Islam mengajarkan bahwa perubahan hakiki dimulai dari dalam diri, tetapi harus bersifat menyeluruh, bukan parsial.
Allah berfirman:
“Sesungguhnya Allah tidak akan mengubah keadaan suatu kaum sampai mereka mengubah apa yang ada pada diri mereka sendiri.” (QS. Ar-Ra’d: 11)
Ayat ini menunjukkan bahwa perubahan tidak cukup dengan niat atau langkah kecil, tetapi membutuhkan transformasi batin dan amal secara utuh.
Dalam ayat lain:
“Wahai orang-orang yang beriman, masuklah kamu ke dalam Islam secara keseluruhan (kaffah).” (QS. Al-Baqarah: 208)
Ini adalah perintah untuk tidak setengah-setengah dalam beragama—karena tujuan besar (ridha Allah, kejayaan umat, kemuliaan hidup) tidak bisa dicapai dengan komitmen yang lemah.
Rasulullah ﷺ bersabda:
“Sesungguhnya amal yang paling dicintai oleh Allah adalah yang paling kontinu meskipun sedikit.” (HR. Bukhari dan Muslim)
Hadits ini melengkapi makna: bukan hanya total di awal, tetapi juga istiqamah dalam perjalanan.

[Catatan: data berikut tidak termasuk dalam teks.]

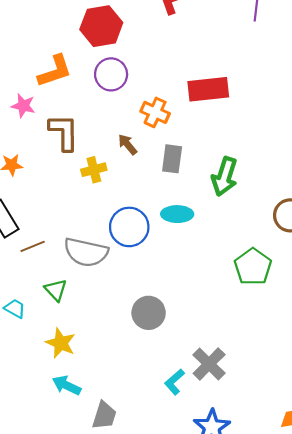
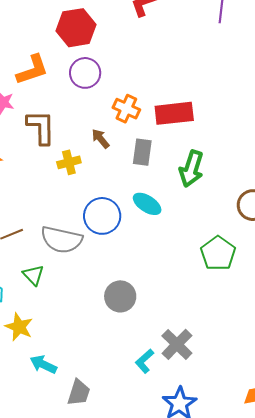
red rectangle: (208, 89) -> (174, 113), moved
cyan ellipse: (177, 214) -> (147, 204), turned 32
yellow star: (61, 343) -> (19, 327), moved

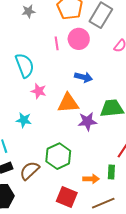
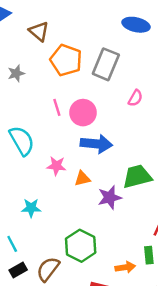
pink circle: (79, 39) -> (83, 113), moved
blue arrow: (84, 77) -> (96, 144), size x1.4
pink star: (39, 91) -> (56, 166), moved
orange triangle: (68, 103) -> (82, 179), size x0.6

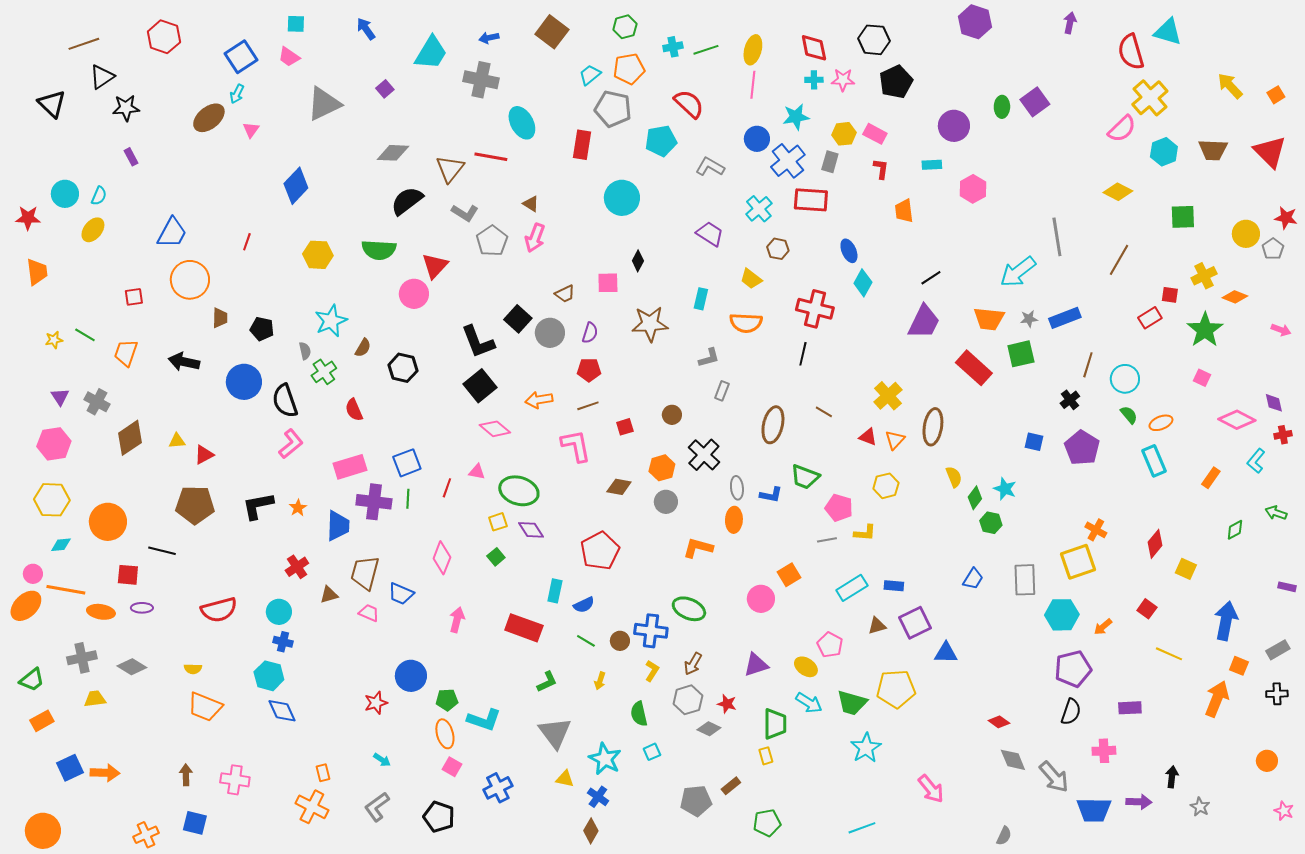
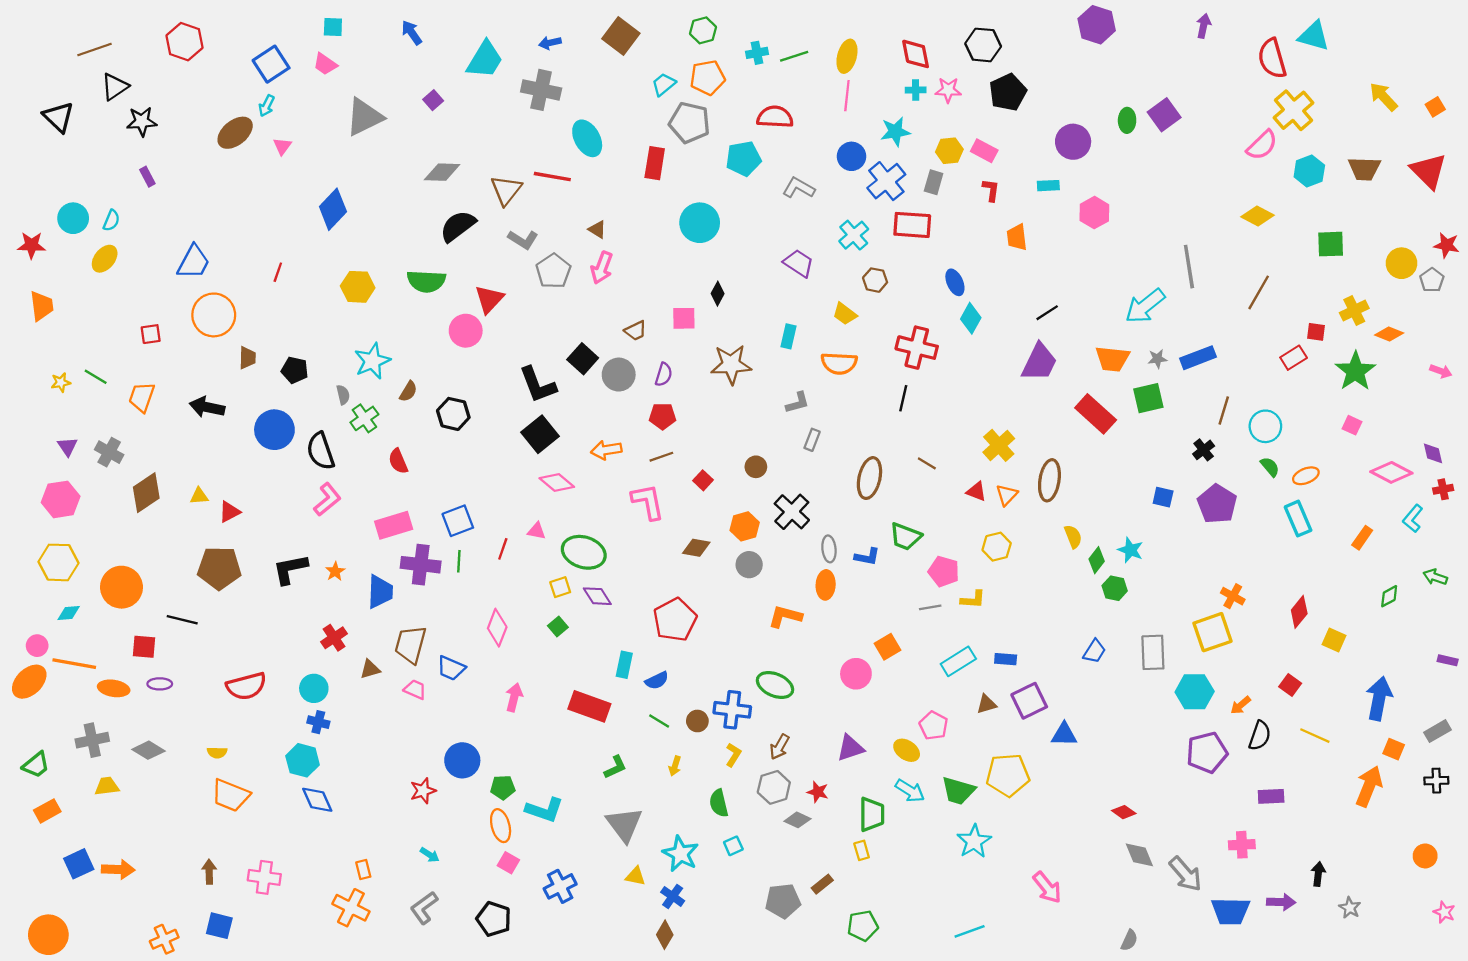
red semicircle: (689, 104) -> (775, 117), turned -40
red square: (625, 427) -> (703, 480), turned -30
black semicircle: (1071, 712) -> (1260, 736), moved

Maka hikmah dari ungkapan ini adalah:
➡️ Langkah awal memang penting, tetapi harus dilandasi niat yang lurus dan tekad yang kuat
➡️ Perbaikan tidak boleh setengah—harus mencakup hati, amal, dan tujuan hidup
➡️ Cita-cita besar membutuhkan kesabaran, konsistensi, dan pengorbanan
Seorang hamba yang ingin dekat dengan Allah tidak cukup memperbaiki satu sisi saja, tetapi seluruh hidupnya diarahkan kepada-Nya.
Karena sejatinya, orang yang berhasil bukan hanya yang memulai perjalanan, tetapi yang memulai dengan kesungguhan—dan berjalan dengan istiqamah hingga mencapai tujuan.